8 meetings over 4 months is not a Scout needing a little extra help. That help should have been given the 4 months or so leading up to the rank. This SM is not only hurting this Scout, but losing the Troop IMO, I have seen more than one Troop fold for just such practices. We all know the type. We had on that just did not think a Scout should be first class prior to being 14, these leaders are out there, and they kill the program. I do agree a SM conference can be a great tool for training, but there should be no surprises, the Scout should know where they are going in, this should be a celebration of hard work, this leader just does not seem to grasp his responsibilities imo, putting a Scout through this for 4 months is unacceptable. Imo.


Well I must have missed the part where he said the boy was being held back due to age. Normally I would agree, age shouldn’t be a problem. Clearly there seem to be some underlying issues. I would have recommend a parent/SM conference long before seeking advice from the internet.


If the SM has 1 meeting then the requirement has been met. End of story. Now the SM may want to meet on a continuing basis to help the scout develop. Such would be good. But holding rank is NOT the way to develop the scout.
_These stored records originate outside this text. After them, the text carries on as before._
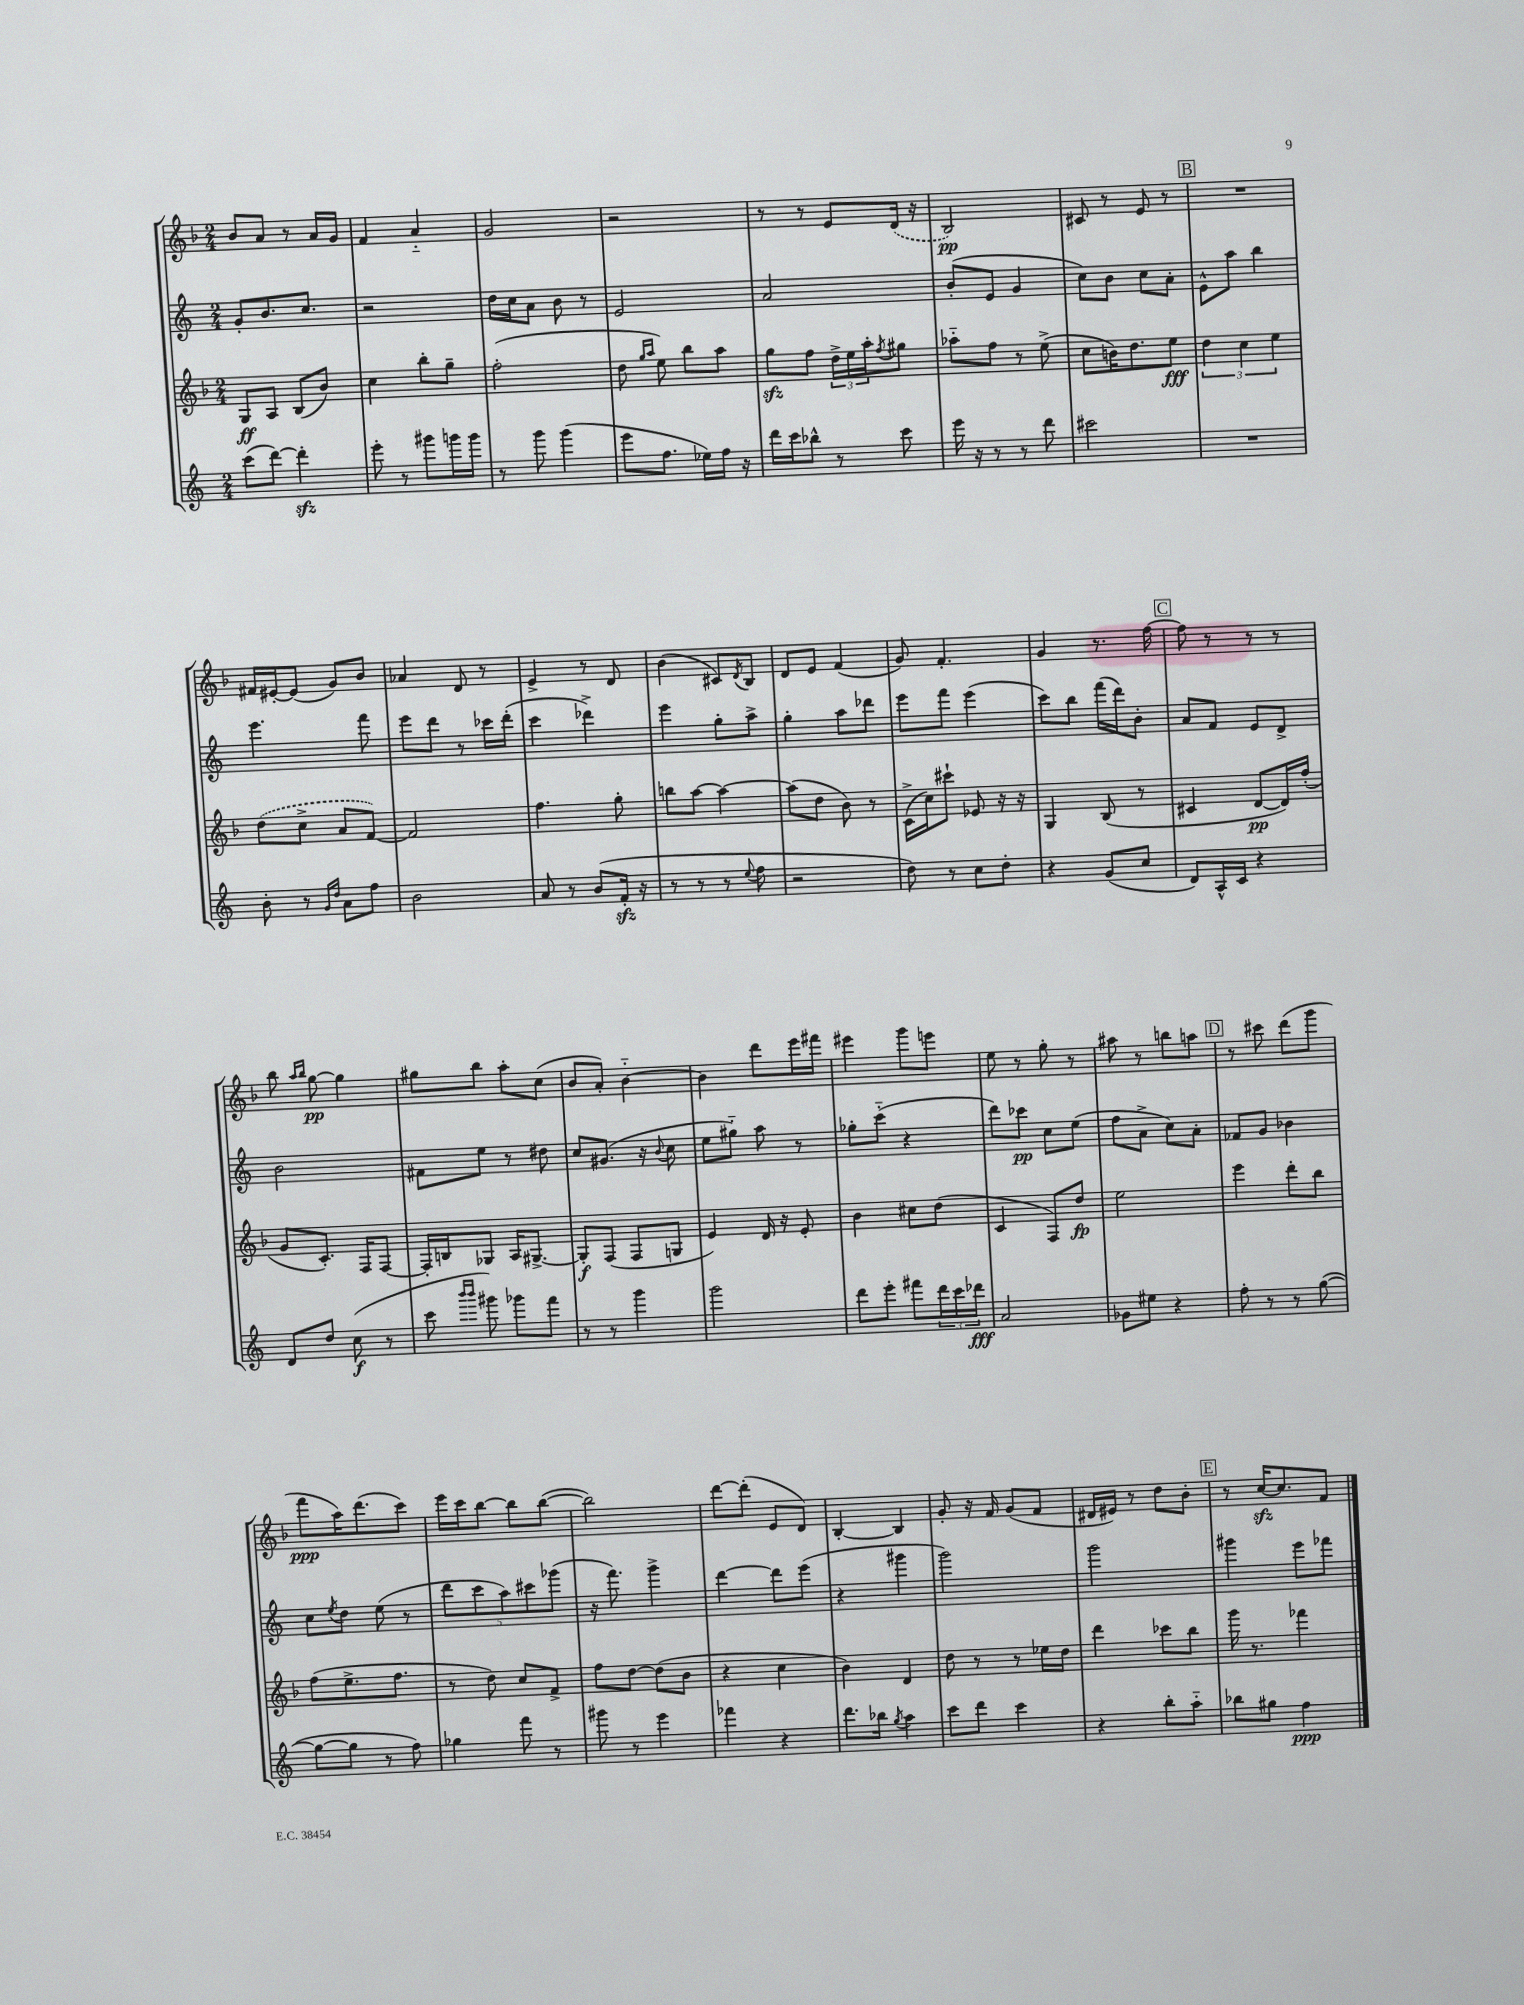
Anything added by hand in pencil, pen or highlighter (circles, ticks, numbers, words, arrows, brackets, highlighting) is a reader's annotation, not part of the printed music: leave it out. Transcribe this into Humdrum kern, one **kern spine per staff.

**kern	**dynam	**kern	**dynam	**kern	**dynam	**kern	**dynam
*part4	*part4	*part3	*part3	*part2	*part2	*part1	*part1
*staff4	*staff4	*staff3	*staff3	*staff2	*staff2	*staff1	*staff1
*clefG2	*	*clefG2	*	*clefG2	*	*clefG2	*
*k[]	*	*k[b-]	*	*k[]	*	*k[b-]	*
*M2/4	*	*M2/4	*	*M2/4	*	*M2/4	*
=111	=111	=111	=111	=111	=111	=111	=111
(8ccc\L	.	8G/L	ff	8g'/L	.	8b-/L	.
[8ddd\J)	.	8A/J	.	8.b/	.	8a/J	.
4dddzz'\]	.	(8B-/L	.	.	.	8r	.
.	.	.	.	8.cc/J	.	.	.
.	.	8b-/J)	.	.	.	16a/LL	.
.	.	.	.	.	.	16g/JJ	.
=112	=112	=112	=112	=112	=112	=112	=112
8eee'\	.	4cc\	.	2r	.	4f/	.
8r	.	.	.	.	.	.	.
8ggg#X\L	.	8bb-'\L	.	.	.	4a/	.
16gggn\L	.	8gg~\J	.	.	.	.	.
16ggg\JJ	.	.	.	.	.	.	.
=113	=113	=113	=113	=113	=113	=113	=113
8r	.	(2ff'\	.	16dd\LL	.	2g/	.
.	.	.	.	16cc\J	.	.	.
8ggg\	.	.	.	8a\J	.	.	.
(4ggg\	.	.	.	8b\	.	.	.
.	.	.	.	8r	.	.	.
=114	=114	=114	=114	=114	=114	=114	=114
8eee\L	.	8dd\	.	2e/	.	2r	.
.	.	16qqgg/LL	.	.	.	.	.
.	.	16qqaa/JJ	.	.	.	.	.
8.ff\J	.	8ee\)	.	.	.	.	.
.	.	8bb-\L	.	.	.	.	.
16ee-X\LL)	.	.	.	.	.	.	.
16ff\JJ	.	8aa\J	.	.	.	.	.
16r	.	.	.	.	.	.	.
=115	=115	=115	=115	=115	=115	=115	=115
16ddd\LL	.	8ggzz\L	.	2a/	.	8r	.
16ccc\J	.	.	.	.	.	.	.
8bb-X^^\J	.	8ff\J	.	.	.	8r	.
8r	.	24dd^\LL	.	.	.	8e/L	.
.	.	24ee\	.	.	.	.	.
.	.	24aa'\J	.	.	.	.	.
.	.	8qff/	.	.	.	.	.
8ccc\	.	8gg#X\J	.	.	.	(16d/Jk	.
.	.	.	.	.	.	16r	.
=116	=116	=116	=116	=116	=116	=116	=116
16eee\	.	8aa-X\L	.	(8b'/L	.	2B-/)	pp
16r	.	.	.	.	.	.	.
8r	.	8ff\J	.	8e/J	.	.	.
8r	.	8r	.	4g/	.	.	.
8ddd\	.	(8ee^\	.	.	.	.	.
=117	=117	=117	=117	=117	=117	=117	=117
2ccc#X\	.	8cc\L	.	8cc\L)	.	8c#X/	.
.	.	16bn\K)	.	8b\J	.	8r	.
.	.	8.dd\	.	.	.	.	.
.	.	.	.	8cc\L	.	8e/	.
.	.	8ee\J	fff	8a'\J	.	8r	.
!!LO:REH:place=s1:t=B
=118	=118	=118	=118	=118	=118	=118	=118
2r	.	6dd\	.	8e^^\L	.	2r	.
.	.	.	.	8aa\J	.	.	.
.	.	6cc\	.	.	.	.	.
.	.	.	.	4bb\	.	.	.
.	.	6ee\	.	.	.	.	.
!!LO:LB:g=z
=119	=119	=119	=119	=119	=119	=119	=119
8b'\	.	(8dd\L	.	4.eee\	.	16f#X/LL	.
.	.	.	.	.	.	[16e#X'/J	.
8r	.	8cc^\J	.	.	.	(8e#/J]	.
16qqg/LL	.	.	.	.	.	.	.
16qqdd/JJ	.	.	.	.	.	.	.
8a\L	.	8a/L	.	.	.	8g/L)	.
8ff\J	.	[8f/J)	.	8fff\	.	8b-/J	.
=120	=120	=120	=120	=120	=120	=120	=120
2b\	.	2f/]	.	8eee\L	.	4a-X/	.
.	.	.	.	8ddd\J	.	.	.
.	.	.	.	8r	.	8d/	.
.	.	.	.	16ccc-X\LL	.	8r	.
.	.	.	.	(16ddd'\JJ	.	.	.
=121	=121	=121	=121	=121	=121	=121	=121
8a/	.	4.ff\	.	4ccc\	.	4e^/	.
8r	.	.	.	.	.	.	.
(8b/L	.	.	.	4ddd-X^\)	.	8r	.
16fzz'/Jk	.	8gg'\	.	.	.	8d/	.
16r	.	.	.	.	.	.	.
=122	=122	=122	=122	=122	=122	=122	=122
8r	.	8bbn\L	.	4eee\	.	(4b-\	.
8r	.	[8aa\J	.	.	.	.	.
8r	.	4aa\_	.	8gg'\L	.	8c#X/L)	.
8qqee/	.	.	.	.	.	8qd/	.
8ff\	.	.	.	8aa^\J	.	8B-/J	.
=123	=123	=123	=123	=123	=123	=123	=123
2r	.	(8aa\L]	.	4gg'\	.	8d/L	.
.	.	8dd\J	.	.	.	8e/J	.
.	.	8b-\)	.	8aa\L	.	(4f/	.
.	.	8r	.	8ddd-X\J	.	.	.
=124	=124	=124	=124	=124	=124	=124	=124
8dd\)	.	(16c^\LL	.	8eee\L	.	8g/)	.
.	.	16cc\J)	.	.	.	.	.
8r	.	8ccc#X`\J	.	8fff\J	.	4.f'/	.
8cc\L	.	8e-X/	.	(4eee\	.	.	.
8dd'\J	.	16r	.	.	.	.	.
.	.	16r	.	.	.	.	.
=125	=125	=125	=125	=125	=125	=125	=125
4r	.	4G/	.	8ccc\L)	.	4g/	.
.	.	.	.	8bb\J	.	.	.
(8g/L	.	(8B-/	.	(16fff\LL	.	8.r	.
.	.	.	.	16ddd\J)	.	.	.
8cc/J	.	8r	.	8b'\J	.	.	.
.	.	.	.	.	.	[16ff\	.
!!LO:REH:place=s1:t=C
=126	=126	=126	=126	=126	=126	=126	=126
8d/L)	.	4c#X/	.	8a/L	.	8ff\]	.
16A^^/L	.	.	.	8f/J	.	8r	.
16c/JJ	.	.	.	.	.	.	.
4r	.	[8d/L	pp	8e/L	.	8r	.
.	.	16d/L])	.	8d^/J	.	8r	.
.	.	(16ff'/JJ	.	.	.	.	.
!!LO:LB:g=z
=127	=127	=127	=127	=127	=127	=127	=127
8d/L	.	8g/L	.	2b\	.	8bb-\	.
.	.	.	.	.	.	16qqaa/LL	.
.	.	.	.	.	.	16qqbb-/JJ	.
8dd/J	.	8.c'/J)	.	.	.	[8gg\	pp
(8cc\	f	.	.	.	.	4gg\]	.
.	.	16F/KL	.	.	.	.	.
8r	.	[8F/J	.	.	.	.	.
=128	=128	=128	=128	=128	=128	=128	=128
8ccc\	.	16F'/LL]	.	8f#X\L	.	8gg#X\L	.
.	.	16Bn/J	.	.	.	.	.
16qqbbb/LL	.	.	.	.	.	.	.
16qqbbb/JJ	.	.	.	.	.	.	.
8ggg#X\)	.	8G-X/J	.	8ee\J	.	8bb-\J	.
8ggg-X\L	.	16A/KL	.	8r	.	8aa'\L	.
.	.	[8.G#X^/J	.	.	.	.	.
8fff\J	.	.	.	8dd#X\	.	(8cc\J	.
=129	=129	=129	=129	=129	=129	=129	=129
8r	.	8G#'/L]	f	8cc/L	.	8b-/L	.
8r	.	(8F/J	.	(8.g#X/J	.	8a'/J)	.
4ggg\	.	8F/L	.	.	.	[4b-\	.
.	.	.	.	16r	.	.	.
.	.	.	.	8qqb/	.	.	.
.	.	8Gn/J	.	8cc\	.	.	.
=130	=130	=130	=130	=130	=130	=130	=130
2ggg\	.	4e/)	.	8ee\L	.	4b-\]	.
.	.	.	.	8gg#X\J)	.	.	.
.	.	16d/	.	8aa\	.	8ddd\L	.
.	.	16r	.	.	.	.	.
.	.	8e'/	.	8r	.	16eee\L	.
.	.	.	.	.	.	16fff#X\JJ	.
=131	=131	=131	=131	=131	=131	=131	=131
8ddd\L	.	4b-\	.	8gg-X'\L	.	4eee#X\	.
8eee'\J	.	.	.	(8ccc\J	.	.	.
8fff#X\L	.	8cc#X\L	.	4r	.	8ggg\L	.
24ddd\L	.	(8dd\J	.	.	.	8eeen\J	.
24ccc\	.	.	.	.	.	.	.
24ddd-X\JJ	fff	.	.	.	.	.	.
=132	=132	=132	=132	=132	=132	=132	=132
2a/	.	4c/	.	8ddd\L)	.	8ee\	.
.	.	.	.	8ccc-X\J	pp	8r	.
.	.	8F/L)	.	8cc\L	.	8gg'\	.
.	.	8dd/J	fp	(8ee\J	.	8r	.
=133	=133	=133	=133	=133	=133	=133	=133
8g-X\L	.	2ee\	.	8ff\L	.	8aa#X\	.
8ee#X\J	.	.	.	8a^\J	.	8r	.
4r	.	.	.	8cc\L)	.	8bbn\L	.
.	.	.	.	8a'\J	.	8aan\J	.
!!LO:REH:place=s1:t=D
=134	=134	=134	=134	=134	=134	=134	=134
8ff'\	.	4eee\	.	8f-X/L	.	8r	.
8r	.	.	.	8g/J	.	8ccc#X\	.
8r	.	8ddd'\L	.	4b-X\	.	(8ddd\L	.
([8gg\	.	8bb-\J	.	.	.	8ggg\J	.
!!LO:LB:g=z
=135	=135	=135	=135	=135	=135	=135	=135
8gg\L_	.	(8ff\L	.	8cc\L	.	8fff\L	ppp
.	.	.	.	8qee/	.	.	.
8gg\J]	.	8.ee^\	.	8dd\J	.	16aa\K)	.
.	.	.	.	.	.	(8.ddd\	.
8r	.	.	.	(8ee\	.	.	.
.	.	8.ff\J	.	.	.	.	.
8ff\)	.	.	.	8r	.	8ccc\J)	.
=136	=136	=136	=136	=136	=136	=136	=136
4gg-X\	.	8r	.	10ddd\L	.	16eee\LL	.
.	.	.	.	.	.	16ccc\J	.
.	.	.	.	10ccc\	.	.	.
.	.	8dd\)	.	.	.	[8bb-\J	.
.	.	.	.	10aa\)	.	.	.
8fff\	.	8cc/L	.	.	.	8bb-\L]	.
.	.	.	.	10ccc#X\	.	.	.
8r	.	8f^/J	.	.	.	([8bb-\J	.
.	.	.	.	(10ggg-X\J	.	.	.
=137	=137	=137	=137	=137	=137	=137	=137
8ggg#X\	.	8ff\L	.	16r	.	2bb-\])	.
.	.	.	.	8.fff\)	.	.	.
8r	.	[8dd\J	.	.	.	.	.
4eee\	.	(8dd\L]	.	4ggg^\	.	.	.
.	.	8b-\J	.	.	.	.	.
=138	=138	=138	=138	=138	=138	=138	=138
4fff-X\	.	4r	.	[4ddd\	.	[8ddd\L	.
.	.	.	.	.	.	(8ddd'\J]	.
4r	.	4cc\	.	8ddd\L]	.	8e/L	.
.	.	.	.	(8eee\J	.	8d/J)	.
=139	=139	=139	=139	=139	=139	=139	=139
8.ddd\L	.	4b-\)	.	4r	.	[4B-'/	.
16bb-X\Jk	.	.	.	.	.	.	.
8qgg/	.	.	.	.	.	.	.
4aa\	.	4d/	.	4ggg#X\	.	4B-/]	.
=140	=140	=140	=140	=140	=140	=140	=140
8ccc\L	.	8dd\	.	2ggg\)	.	8g'/	.
8ddd\J	.	8r	.	.	.	16r	.
.	.	.	.	.	.	16f/	.
4ccc\	.	8r	.	.	.	(8g/L	.
.	.	16ee-X\LL	.	.	.	8f/J	.
.	.	16dd\JJ	.	.	.	.	.
=141	=141	=141	=141	=141	=141	=141	=141
4r	.	4ddd\	.	2ggg\	.	16d#X/LL	.
.	.	.	.	.	.	16e#X/JJ)	.
.	.	.	.	.	.	8r	.
8bb'\L	.	8ccc-X\L	.	.	.	8dd\L	.
8aa\J	.	8bb-\J	.	.	.	8b-'\J	.
!!LO:REH:place=s1:t=E
=142	=142	=142	=142	=142	=142	=142	=142
8bb-X\L	.	16ggg\	.	4ggg#X\	.	8r	.
.	.	8.r	.	.	.	.	.
8gg#X\J	.	.	.	.	.	[16cczz/KL	.
.	.	.	.	.	.	8.cc/]	.
4ff\	ppp	4fff-X\	.	8eee\L	.	.	.
.	.	.	.	8fff-X\J	.	8f/J	.
==	==	==	==	==	==	==	==
*-	*-	*-	*-	*-	*-	*-	*-
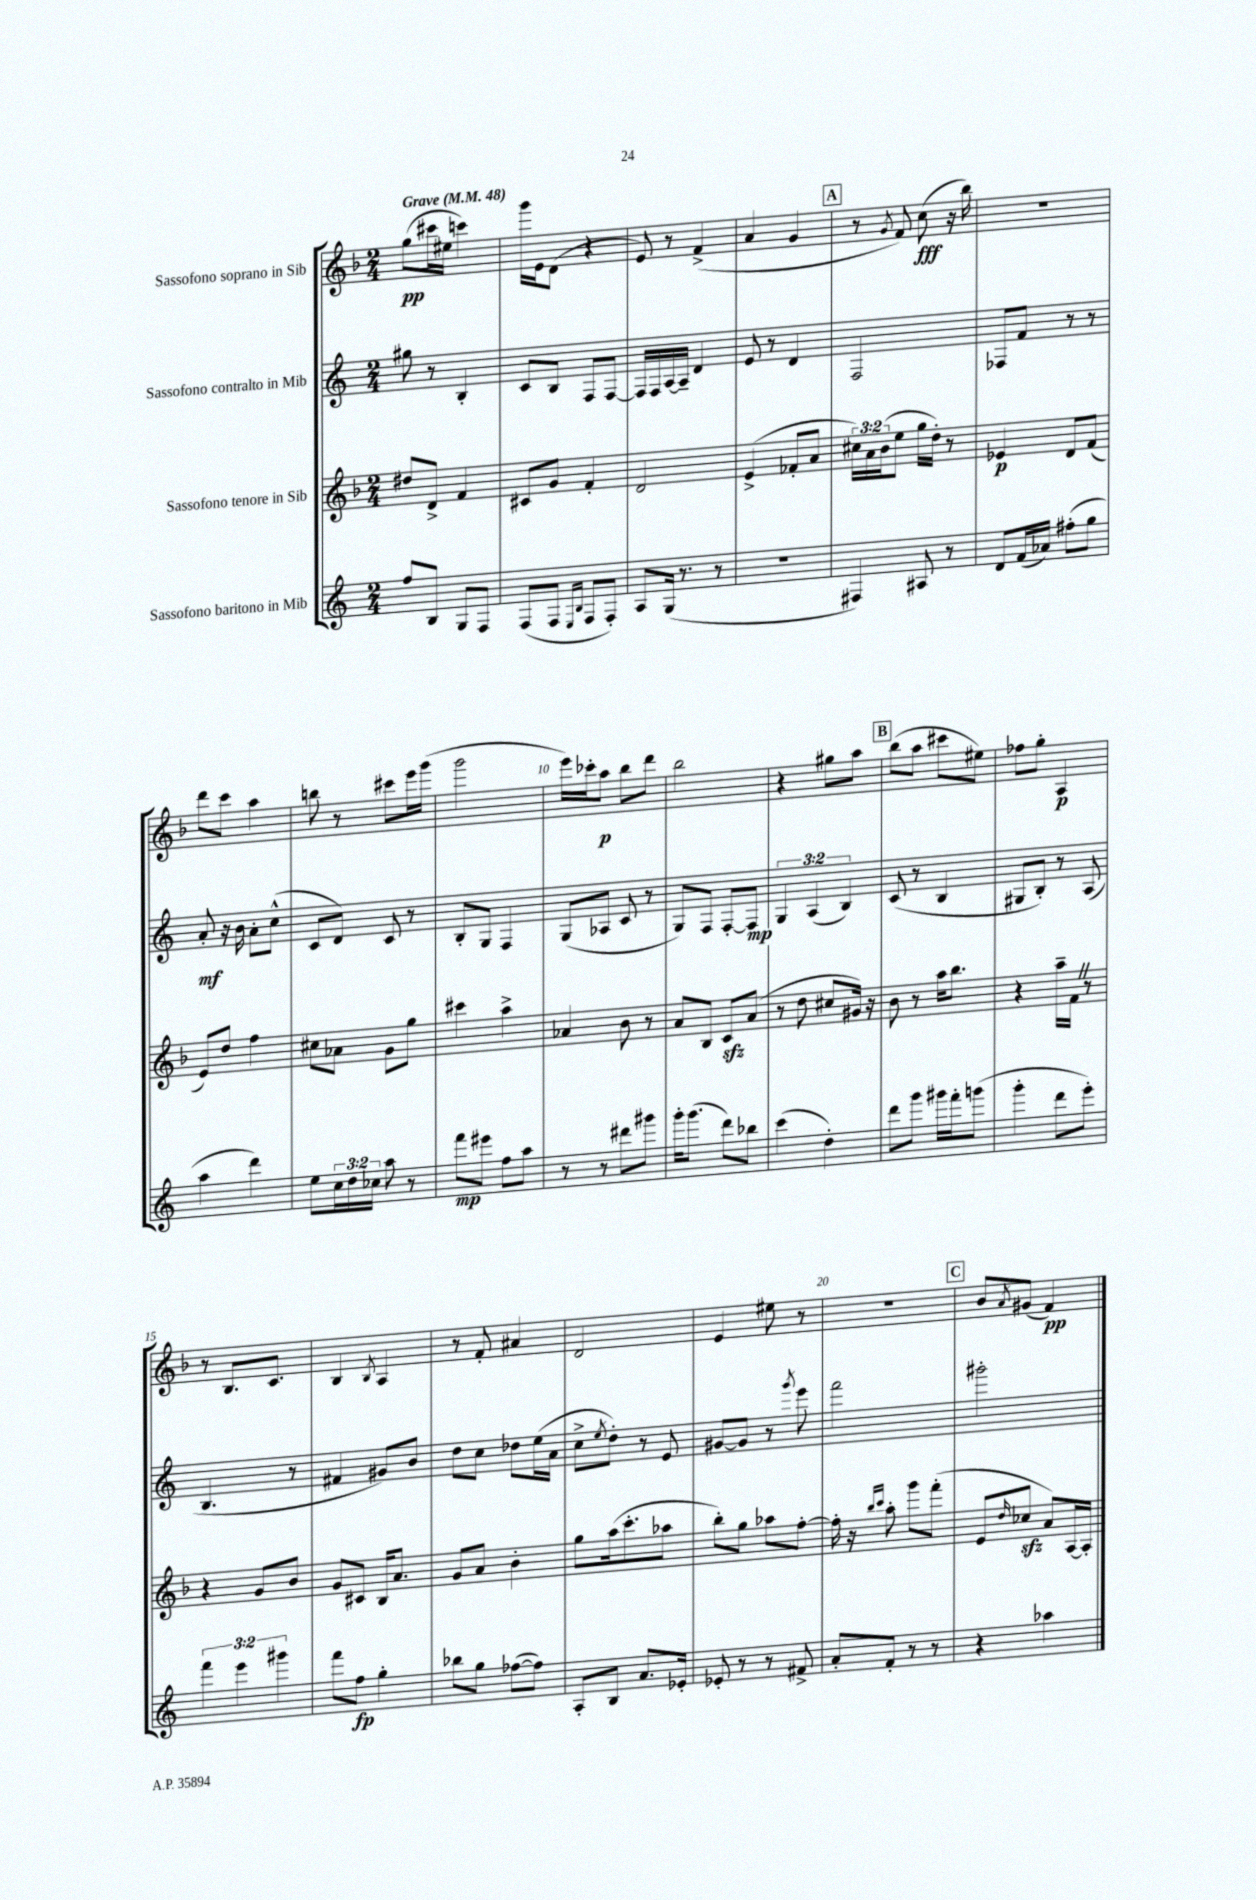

It seems like there are two different requirements potentially being invoked here. One is the Scoutmaster Conference, which is indeed just a requirement to “participate”, not to “pass”. The other requirement not signed off, if I understood the OP correctly, is the “Scout Spirit” requirement, which has three basic parts: demonstrate scout spirit; tell how you did your duty to God; and tell how you have lived the scout oath and law. Personally, I see the first and third parts as being closely related. The former is a case where observation of a scout actively living (or actively not living) the scout oath and/or law informs the conversation. The latter is what the scout perceives himself or herself to be doing to live the scout oath and law. Other than clear evidence that the scout isn’t living the scout oath or law, I’m not sure how a leader would justify declining to sign this off.

I’m still not clear on what exactly it is that this unit’s leadership expects from this scout. I agree that a variety of the behaviors described (e.g. striking prior signatures, a nebulous expectation of activity in the troop demonstrating scout spirit rather than “outside” of the troop) seem to pass from the acceptable to the dubious.